Metà reddito in tasse: autonomi spremuti più dei dipendenti

Con 80mila euro di entrate, un professionista versa al Fisco oltre il 50%. Gli altri «solo» il 45%

Se un professionista (imprenditore, artigiano o commerciante) con moglie e due figli a carico guadagna più di 80mila euro lordi l'anno, nel 2017 lo Stato gli porterà via più del 50% del proprio reddito tra Irpef e contributi (previdenza più assistenza). Se, invece, è un lavoratore dipendente con coniuge e due pargoli da foraggiare a incassare la stessa cifra, il prelievo fiscale si attesta poco sopra il 45 per cento.

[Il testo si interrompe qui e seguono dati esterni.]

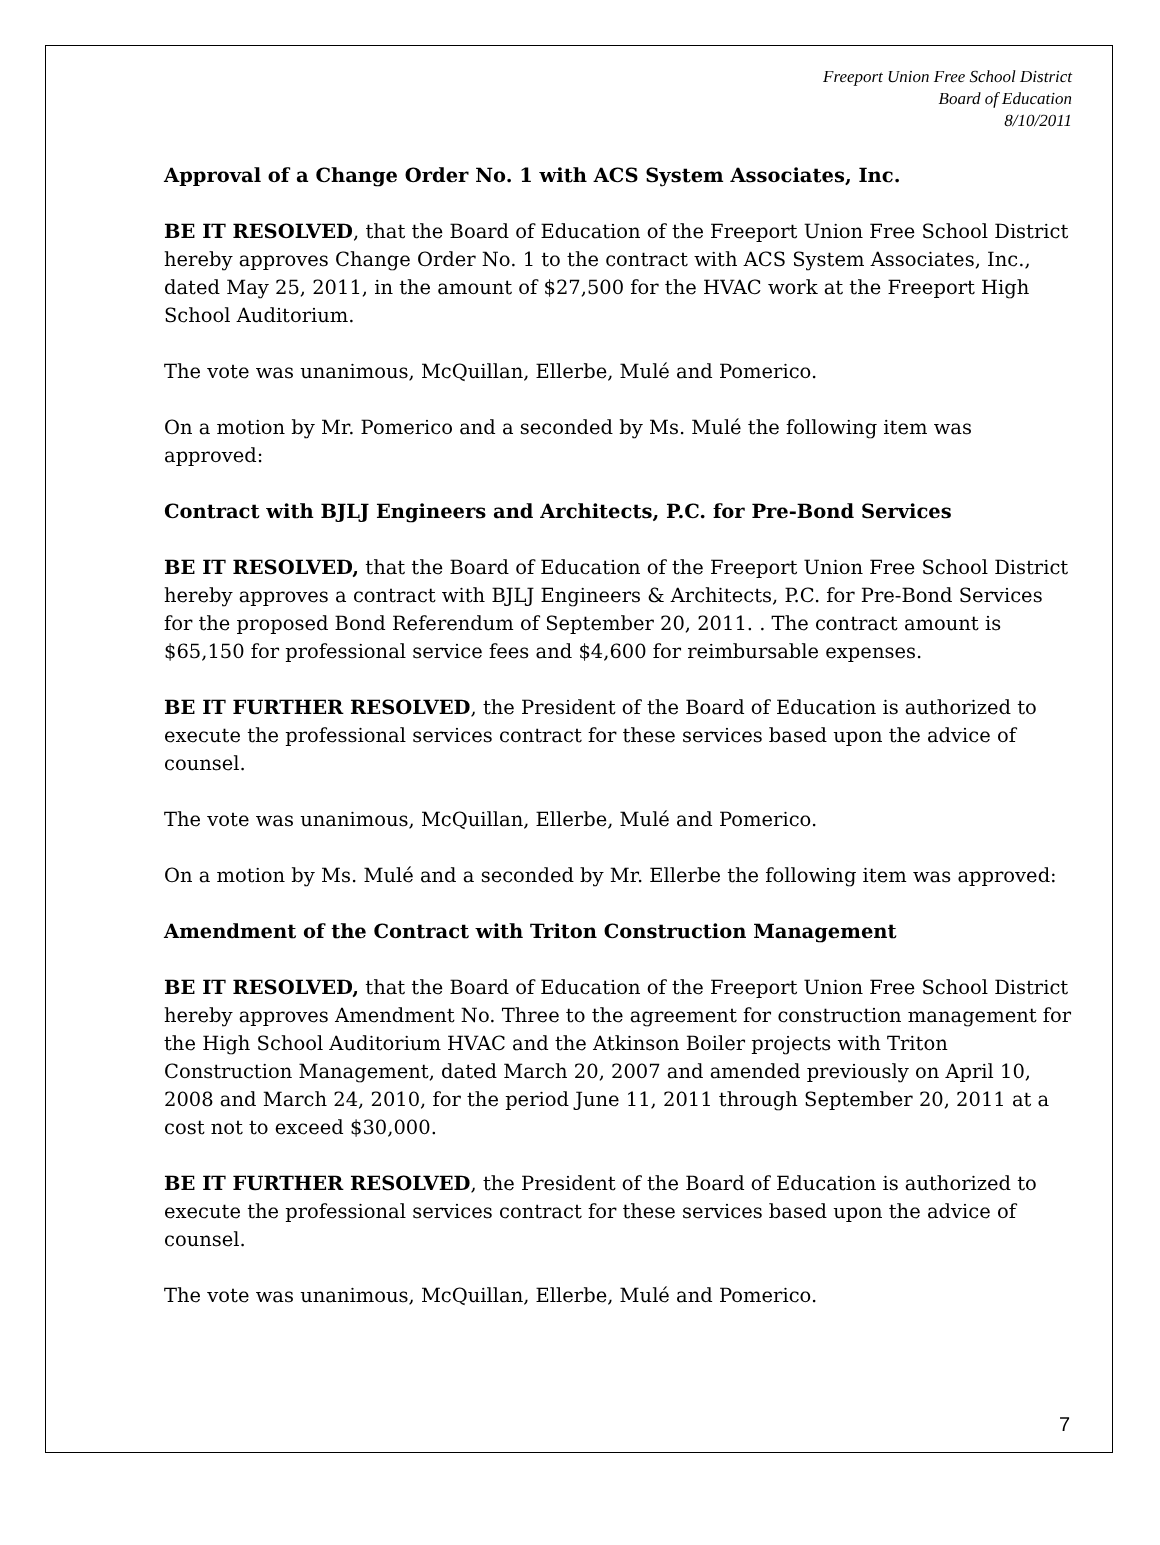Freeport Union Free School District
Board of Education
8/10/2011
Approval of a Change Order No. 1 with ACS System Associates, Inc.
BE IT RESOLVED, that the Board of Education of the Freeport Union Free School District hereby approves Change Order No. 1 to the contract with ACS System Associates, Inc., dated May 25, 2011, in the amount of $27,500 for the HVAC work at the Freeport High School Auditorium.
The vote was unanimous, McQuillan, Ellerbe, Mulé and Pomerico.
On a motion by Mr. Pomerico and a seconded by Ms. Mulé the following item was approved:
Contract with BJLJ Engineers and Architects, P.C. for Pre-Bond Services
BE IT RESOLVED, that the Board of Education of the Freeport Union Free School District hereby approves a contract with BJLJ Engineers & Architects, P.C. for Pre-Bond Services for the proposed Bond Referendum of September 20, 2011. . The contract amount is $65,150 for professional service fees and $4,600 for reimbursable expenses.
BE IT FURTHER RESOLVED, the President of the Board of Education is authorized to execute the professional services contract for these services based upon the advice of counsel.
The vote was unanimous, McQuillan, Ellerbe, Mulé and Pomerico.
On a motion by Ms. Mulé and a seconded by Mr. Ellerbe the following item was approved:
Amendment of the Contract with Triton Construction Management
BE IT RESOLVED, that the Board of Education of the Freeport Union Free School District hereby approves Amendment No. Three to the agreement for construction management for the High School Auditorium HVAC and the Atkinson Boiler projects with Triton Construction Management, dated March 20, 2007 and amended previously on April 10, 2008 and March 24, 2010, for the period June 11, 2011 through September 20, 2011 at a cost not to exceed $30,000.
BE IT FURTHER RESOLVED, the President of the Board of Education is authorized to execute the professional services contract for these services based upon the advice of counsel.
The vote was unanimous, McQuillan, Ellerbe, Mulé and Pomerico.
7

Queste enormi distorsioni dell'imposta sui redditi delle persone fisiche, celate dietro l'egida costituzionale della progressività, sono state analizzate in un working paper pubblicato dalla Società italiana di economia pubblica e scritto da tre autorevoli economisti: Fernando Di Nicola (consigliere del Dipartimento delle Finanze), Melisso Boschi (consigliere della commissione Bilancio del Senato) e Giorgio Mongelli. I tre autori non sono iperliberisti e, tuttavia, giungono alla conclusione che «i partecipanti al mercato del lavoro potrebbero essere scoraggiati ad aumentare la propria produttività nel momento in cui comprendono che a un incremento del reddito lordo corrisponde un minimo miglioramento - se non la stasi o il decremento - del reddito disponibile». Questa asserzione costituisce proprio il fondamento ideologico di coloro che sostengono la flat tax.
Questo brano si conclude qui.